FIELD OF BAD DREAMS: Not that he’s perfect. “I have made probably every mistake that can be made,” he said. “They haunt me in my dreams. You have your farm nightmares.” Do these involve scarecrows? “For me it is about missing opportunities in timing. Not doing something when you should have done it. Maybe you plan to fix something but then maybe it rains and you missed the window. Or you plan to do something in a day or two and then that becomes four or five days and you lose control.”

He sees planting seeds as like planting alarm clocks; there is a timer ticking down on their needs, the soil conditions, all the factors that help a plant grow. “You have all these alarm clocks that are ringing. That’s kind of the complexity of it.” Very Salvador Dali; no wonder he has nightmares.

ZEN AND THE ART OF GARDEN MAINTENANCE: Ruuttila is originally from Springfield, Illinois, where he grew up as an elite cross country runner. A year abroad in Finland, visiting and living with his grandmother’s extended family, gave him a chance to get serious about running. (He’d go on 13-mile rambles. Daily.) He continued to run competitively until he wrecked his knee doing college cross country.

It stuck with him in a way, though. “I think what I learned there is the physical discipline.” That comes in handy when you’re farming all day long.

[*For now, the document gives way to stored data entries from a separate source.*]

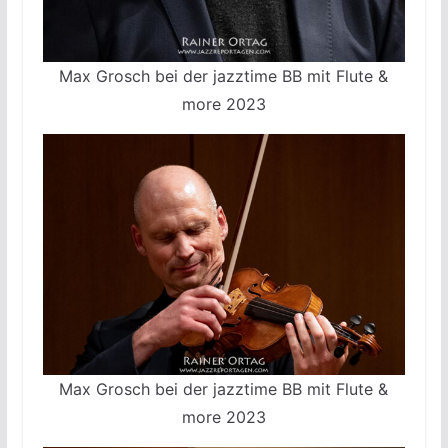
Max Grosch bei der jazztime BB mit Flute &
more 2023
Max Grosch bei der jazztime BB mit Flute &
more 2023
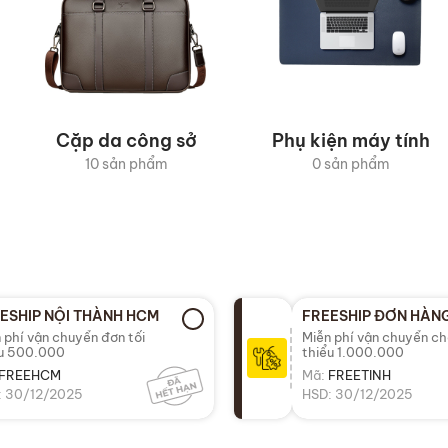
Cặp da công sở
Phụ kiện máy tính
10 sản phẩm
0 sản phẩm
ESHIP NỘI THÀNH HCM
FREESHIP ĐƠN HÀNG
 phí vận chuyển đơn tối
Miễn phí vận chuyển ch
ểu 500.000
thiểu 1.000.000
FREEHCM
Mã:
FREETINH
: 30/12/2025
HSD: 30/12/2025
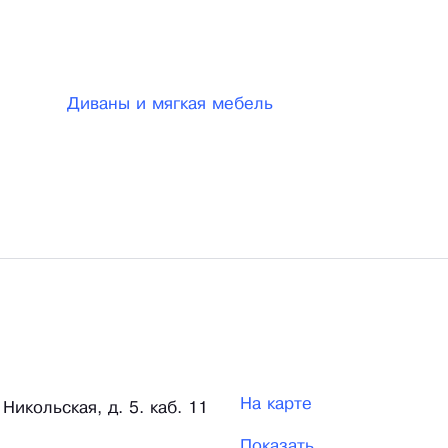
ва, поэтому мы у нас практически отсутствует какой
Диваны и мягкая мебель
На карте
Никольская, д. 5. каб. 11
Показать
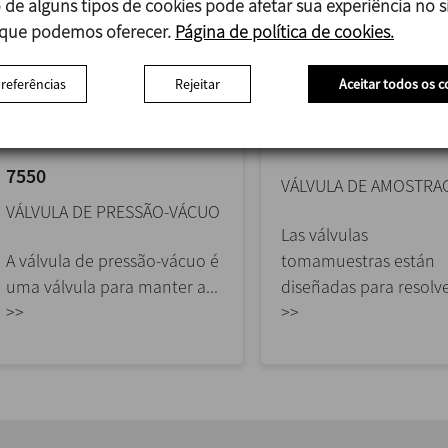
 de alguns tipos de cookies pode afetar sua experiência no si
 que podemos oferecer.
Página de política de cookies.
preferências
Rejeitar
Aceitar todos os c
7550
VÁLVULA DE AMOSTRA
VÁLVULA DE PRESSÃO-VÁCUO
Las válvulas
A válvula de pressão-vácuo é
tomamuestras están
uma válvula para manter a...
diseñadas para resolver
>>
>>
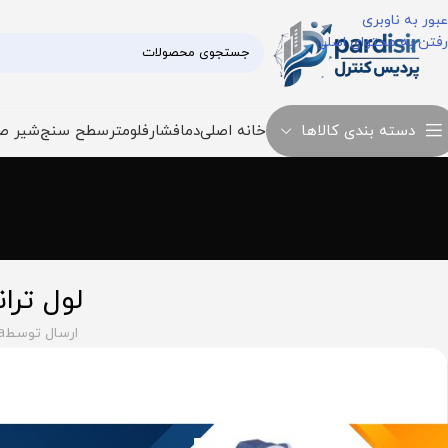
عبور به ناوبری
رفتن به محتوای اصلی
دسته بندی کالاها
خانه اصلی
دما
فشار
فلومتر
سطح سنج
شیر ص
لول تر
ارسال توسط
a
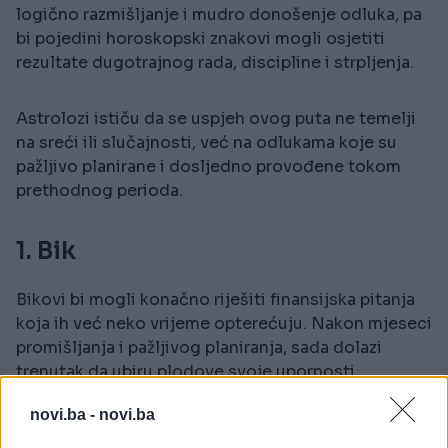
logično razmišljanje i mudro donošenje odluka, pa
bi pojedini horoskopski znakovi mogli osjetiti
rezultate dugotrajnog rada, discipline i strpljenja.
Astrolozi ističu da se uspjeh ovog puta ne temelji
na sreći ili slučajnosti, već na odlukama koje su
pažljivo planirane i dosljedno provođene tokom
prethodnog perioda.
1. Bik
Bikovi bi mogli konačno riješiti finansijska pitanja
koja ih već neko vrijeme opterećuju. Nakon mjeseci
promišljanja i pažljivog planiranja, sada dolazi
trenutak da ubiru plodove svoje upornosti.
novi.ba -
novi.ba
Moguće su povoljne prilike za ulaganja ili dodatni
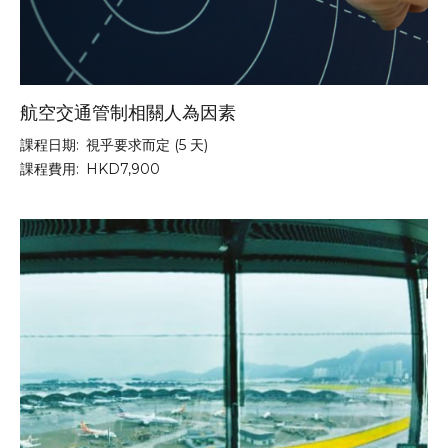
航空交通管制相關人為因素
課程日期:
視乎要求而定 (5 天)
課程費用:
HKD7,900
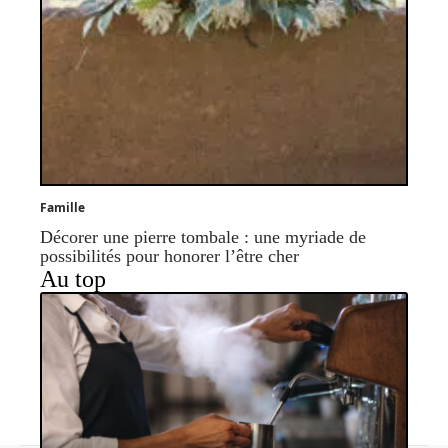
Famille
Décorer une pierre tombale : une myriade de
possibilités pour honorer l’être cher
Au top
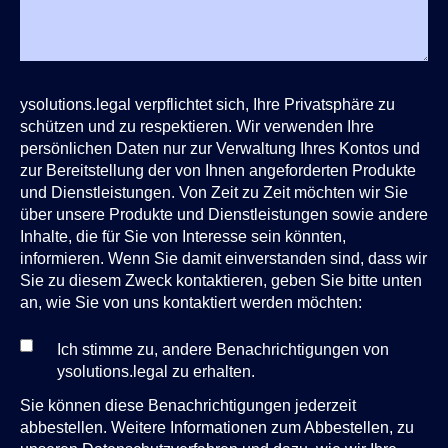
ysolutions.legal verpflichtet sich, Ihre Privatsphäre zu
schützen und zu respektieren. Wir verwenden Ihre
persönlichen Daten nur zur Verwaltung Ihres Kontos und
zur Bereitstellung der von Ihnen angeforderten Produkte
und Dienstleistungen. Von Zeit zu Zeit möchten wir Sie
über unsere Produkte und Dienstleistungen sowie andere
Inhalte, die für Sie von Interesse sein könnten,
informieren. Wenn Sie damit einverstanden sind, dass wir
Sie zu diesem Zweck kontaktieren, geben Sie bitte unten
an, wie Sie von uns kontaktiert werden möchten:
Ich stimme zu, andere Benachrichtigungen von
ysolutions.legal zu erhalten.
Sie können diese Benachrichtigungen jederzeit
abbestellen. Weitere Informationen zum Abbestellen, zu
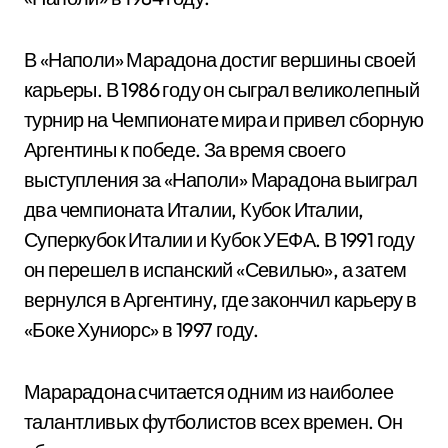
В «Наполи» Марадона достиг вершины своей
карьеры. В 1986 году он сыграл великолепный
турнир на Чемпионате мира и привел сборную
Аргентины к победе. За время своего
выступления за «Наполи» Марадона выиграл
два чемпионата Италии, Кубок Италии,
Суперкубок Италии и Кубок УЕФА. В 1991 году
он перешел в испанский «Севилью», а затем
вернулся в Аргентину, где закончил карьеру в
«Боке Хуниорс» в 1997 году.
Марарадона считается одним из наиболее
талантливых футболистов всех времен. Он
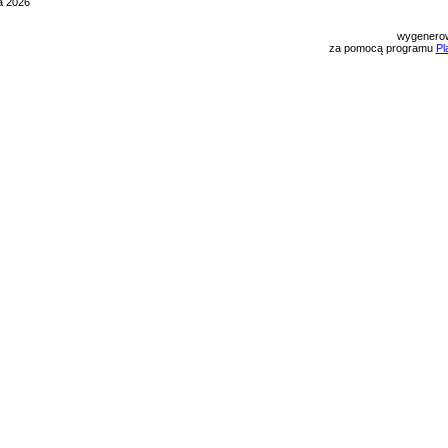
a 2026
wygenerow
za pomocą programu
Pl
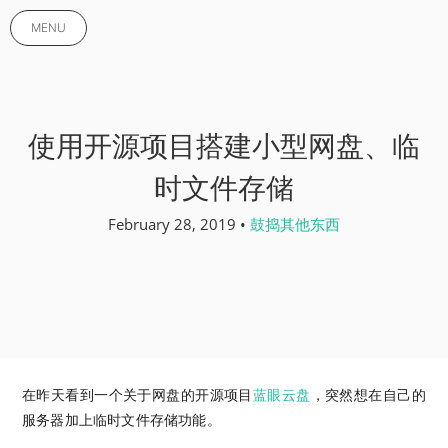
MENU
使用开源项目搭建小型网盘、临
时文件存储
February 28, 2019 •
鼓捣其他东西
在昨天看到一个关于网盘的开源项目
蓝眼云盘
，突然想在自己的
服务器加上临时文件存储功能。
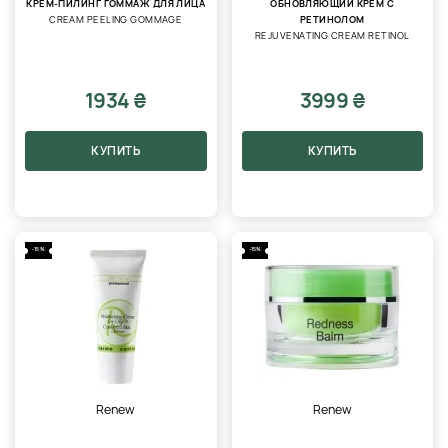
КРЕМ-ПИЛИНГ ГОММАЖ ДЛЯ ЛИЦА
ОБНОВЛЯЮЩИЙ КРЕМ С
CREAM PEELING GOMMAGE
РЕТИНОЛОМ
REJUVENATING CREAM RETINOL
1934 ₴
3999 ₴
КУПИТЬ
КУПИТЬ
-15%
-15%
Renew
Renew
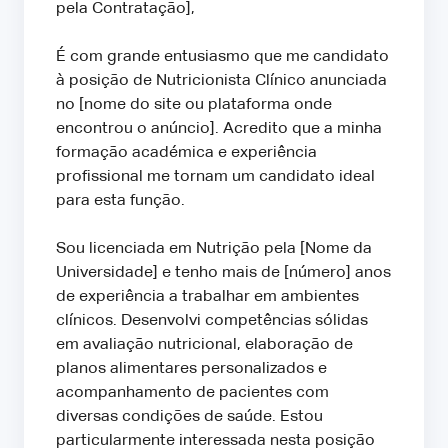
pela Contratação],
É com grande entusiasmo que me candidato
à posição de Nutricionista Clínico anunciada
no [nome do site ou plataforma onde
encontrou o anúncio]. Acredito que a minha
formação académica e experiência
profissional me tornam um candidato ideal
para esta função.
Sou licenciada em Nutrição pela [Nome da
Universidade] e tenho mais de [número] anos
de experiência a trabalhar em ambientes
clínicos. Desenvolvi competências sólidas
em avaliação nutricional, elaboração de
planos alimentares personalizados e
acompanhamento de pacientes com
diversas condições de saúde. Estou
particularmente interessada nesta posição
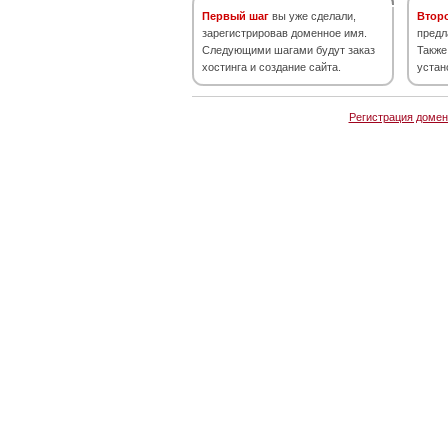
Первый шаг
вы уже сделали,
Втор
зарегистрировав доменное имя.
предл
Следующими шагами будут заказ
Также
хостинга и создание сайта.
устан
Регистрация домен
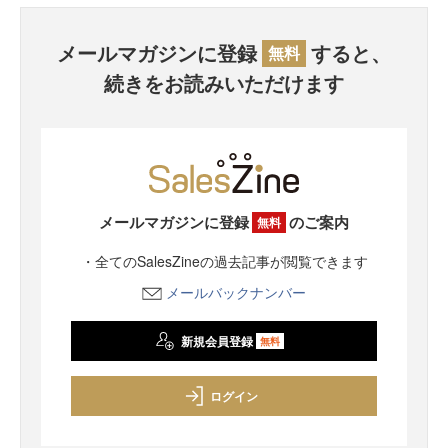
メールマガジンに登録
すると、
無料
続きをお読みいただけます
メールマガジンに登録
のご案内
無料
・全てのSalesZineの過去記事が閲覧できます
メールバックナンバー
新規会員登録
無料
ログイン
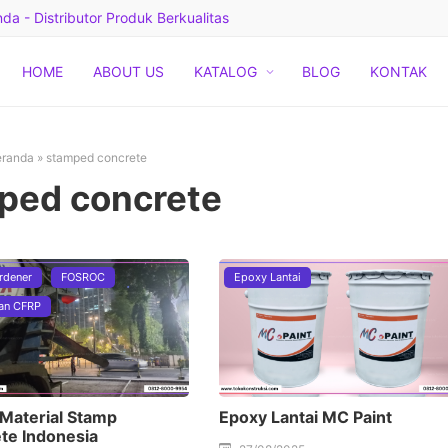
a - Distributor Produk Berkualitas
HOME
ABOUT US
KATALOG
BLOG
KONTAK
randa
»
stamped concrete
ped concrete
rdener
FOSROC
Epoxy Lantai
an CFRP
 Material Stamp
Epoxy Lantai MC Paint
te Indonesia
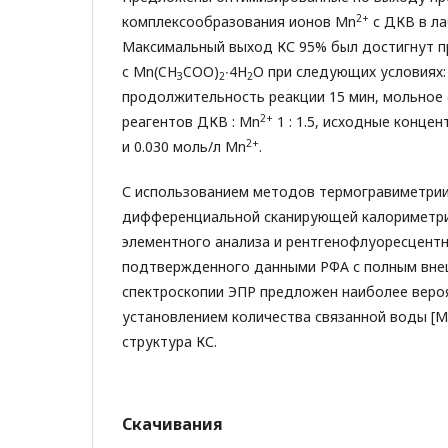
2+
комплексообразования ионов Mn
с ДКВ в ла
Максимальный выход КС 95% был достигнут 
с Mn(CH
COO)
∙4H
O при следующих условиях: р
3
2
2
продолжительность реакции 15 мин, мольное
2+
реагентов ДКВ : Mn
1 : 1.5, исходные конце
2+
и 0.030 моль/л Mn
.
С использованием методов термогравиметрии 
дифференциальной сканирующей калориметри
элементного анализа и рентгенофлуоресцентн
подтвержденного данными РФА с полным вне
спектроскопии ЭПР предложен наиболее вероя
установлением количества связанной воды [M
структура КС.
Скачивания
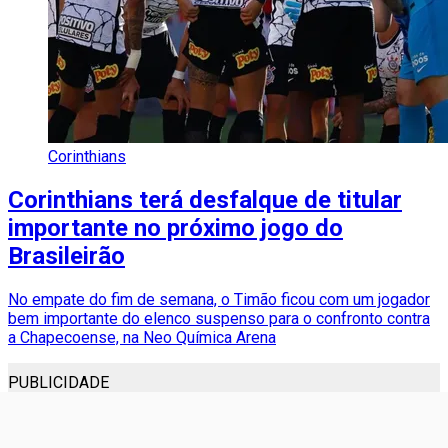
Corinthians
Corinthians terá desfalque de titular
importante no próximo jogo do
Brasileirão
No empate do fim de semana, o Timão ficou com um jogador
bem importante do elenco suspenso para o confronto contra
a Chapecoense, na Neo Química Arena
PUBLICIDADE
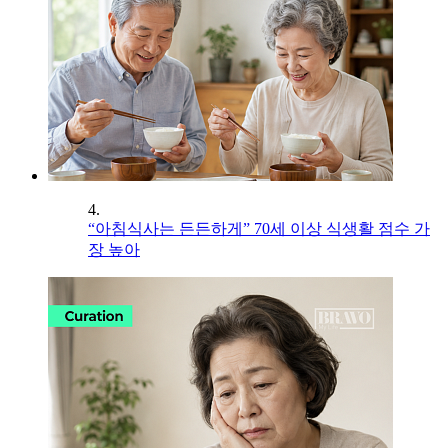
4.
“아침식사는 든든하게” 70세 이상 식생활 점수 가
장 높아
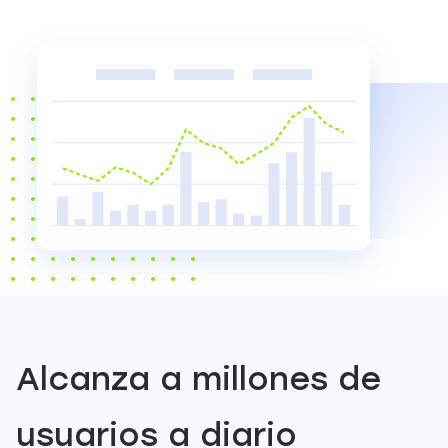
Alcanza a millones de
usuarios a diario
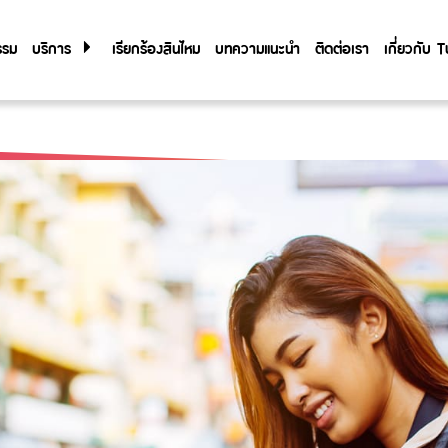
รรม
บริการ
เรียกร้องสินไหม
บทความแนะนำ
ติดต่อเรา
เกี่ยวกับ
เกี่ยวกับ
Tune Care
Tune Connect
ประวัติองค
Lounge Pass
การกำกับด
รายงานประ
ข้อมูลสำค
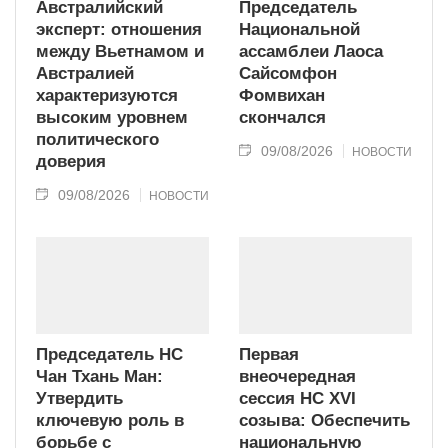
Австралийский
Председатель
эксперт: отношения
Национальной
между Вьетнамом и
ассамблеи Лаоса
Австралией
Сайсомфон
характеризуются
Фомвихан
высоким уровнем
скончался
политического
09/08/2026
НОВОСТИ
доверия
09/08/2026
НОВОСТИ
Председатель НС
Первая
Чан Тхань Ман:
внеочередная
Утвердить
сессия НС XVI
ключевую роль в
созыва: Обеспечить
борьбе с
национальную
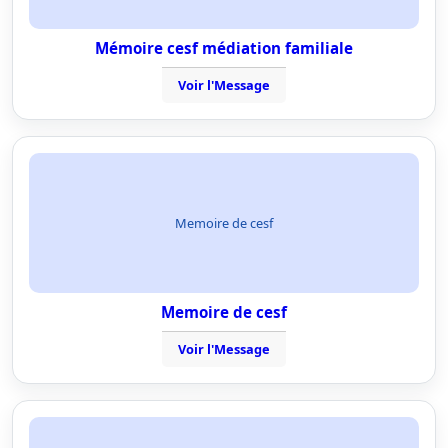
Mémoire cesf médiation familiale
Voir l'Message
Memoire de cesf
Memoire de cesf
Voir l'Message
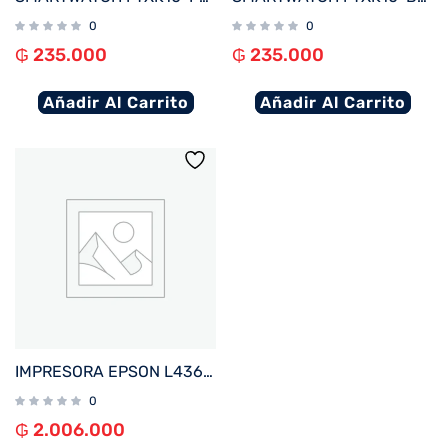
0
0
₲
235.000
₲
235.000
Añadir Al Carrito
Añadir Al Carrito
IMPRESORA EPSON L4360 ECOTANK IMP%2FCOP%2FSCA%2FWIFI%2FUSB%2FBIVOLT
0
₲
2.006.000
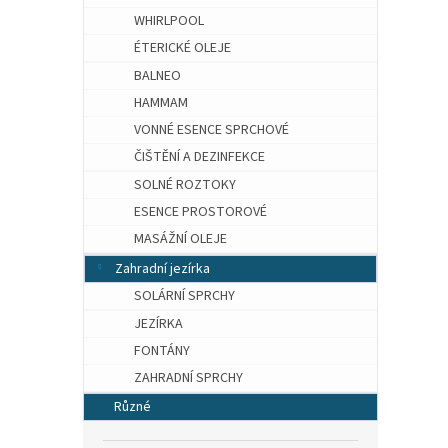
WHIRLPOOL
ÉTERICKÉ OLEJE
BALNEO
HAMMAM
VONNÉ ESENCE SPRCHOVÉ
ČIŠTĚNÍ A DEZINFEKCE
SOLNÉ ROZTOKY
ESENCE PROSTOROVÉ
MASÁŽNÍ OLEJE
Zahradní jezírka
SOLÁRNÍ SPRCHY
JEZÍRKA
FONTÁNY
ZAHRADNÍ SPRCHY
Různé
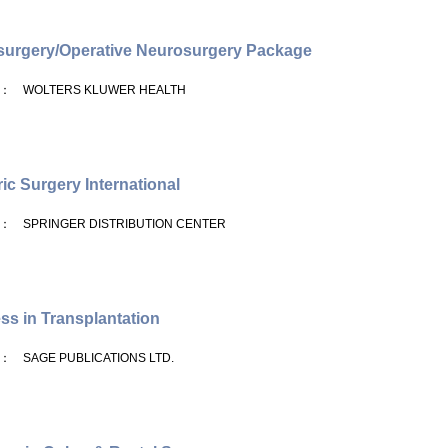
urgery/Operative Neurosurgery Package
： WOLTERS KLUWER HEALTH
ric Surgery International
： SPRINGER DISTRIBUTION CENTER
ss in Transplantation
： SAGE PUBLICATIONS LTD.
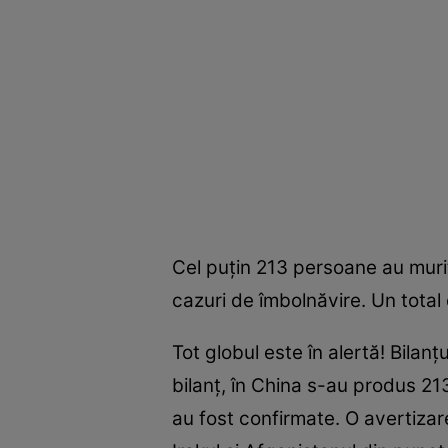
Cel puţin 213 persoane au murit
cazuri de îmbolnăvire. Un total 
Tot globul este în alertă! Bilan
bilanţ, în China s-au produs 21
au fost confirmate. O avertizar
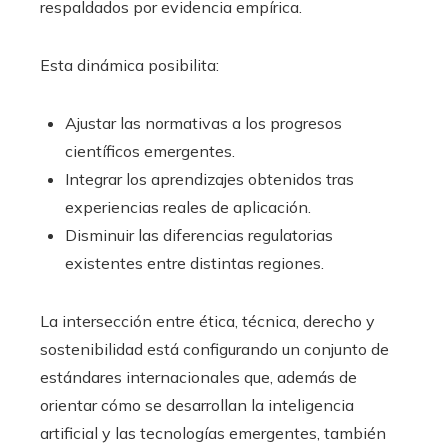
respaldados por evidencia empírica.
Esta dinámica posibilita:
Ajustar las normativas a los progresos
científicos emergentes.
Integrar los aprendizajes obtenidos tras
experiencias reales de aplicación.
Disminuir las diferencias regulatorias
existentes entre distintas regiones.
La intersección entre ética, técnica, derecho y
sostenibilidad está configurando un conjunto de
estándares internacionales que, además de
orientar cómo se desarrollan la inteligencia
artificial y las tecnologías emergentes, también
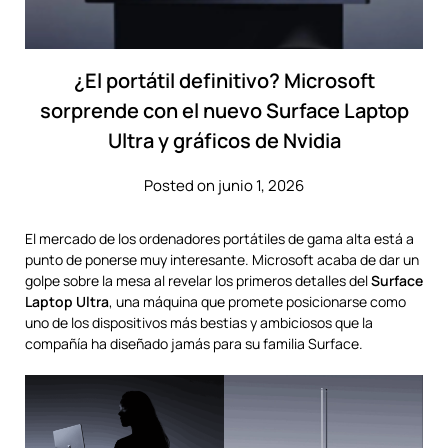
¿El portátil definitivo? Microsoft
sorprende con el nuevo Surface Laptop
Ultra y gráficos de Nvidia
Posted on junio 1, 2026
El mercado de los ordenadores portátiles de gama alta está a
punto de ponerse muy interesante. Microsoft acaba de dar un
golpe sobre la mesa al revelar los primeros detalles del
Surface
Laptop Ultra
, una máquina que promete posicionarse como
uno de los dispositivos más bestias y ambiciosos que la
compañía ha diseñado jamás para su familia Surface.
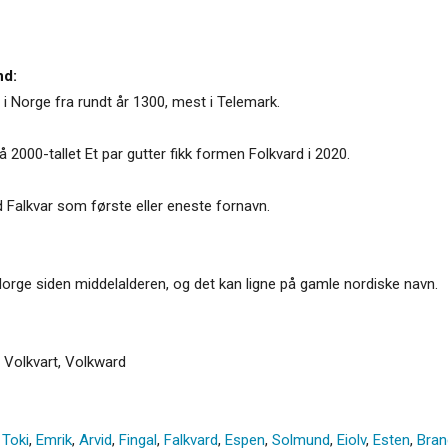
nd:
t i Norge fra rundt år 1300, mest i Telemark.
på 2000-tallet Et par gutter fikk formen Folkvard i 2020.
d Falkvar som første eller eneste fornavn.
i Norge siden middelalderen, og det kan ligne på gamle nordiske navn.
,
Volkvart
,
Volkward
,
Toki
,
Emrik
,
Arvid
,
Fingal
,
Falkvard
,
Espen
,
Solmund
,
Eiolv
,
Esten
,
Bran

An English major with an interest in Asian art, he took a summer-long detour during college, studying at the Buddhist-inspired Naropa University in Boulder, Colorado. The school wasn’t accredited at that point (we’re talking about the ’70s) but the faculty included poets Allen Ginsberg and Anne Waldman. Ruuttila landed the gig of editing the school’s literary journal.

HAPPY HOWL: “Because I was editing this magazine, I spent a lot of time at Allen and Anne’s kitchen table.” Other poets would visit, and the young Ruuttila would hit them up for contributions. “I had a lot of one-on-one interactions with some pretty amazing poets.” Not the least of whom was Ginsberg, with his dazzling intellect. And penchant for farming; Ginsberg had of late been spending time living on a farm, East Hill, in upstate New York. What the poet had to say about organic agriculture definitely planted a seed for the young student.

Later influences included a botanist roommate in a group house in Massachusetts when Ruuttila was working as a wholesale food buyer for what was then known as the New England Federation of Cooperatives (now Northeast Cooperatives). “This is when I was vicariously farming,” Ruuttila said. Now he’s the real deal.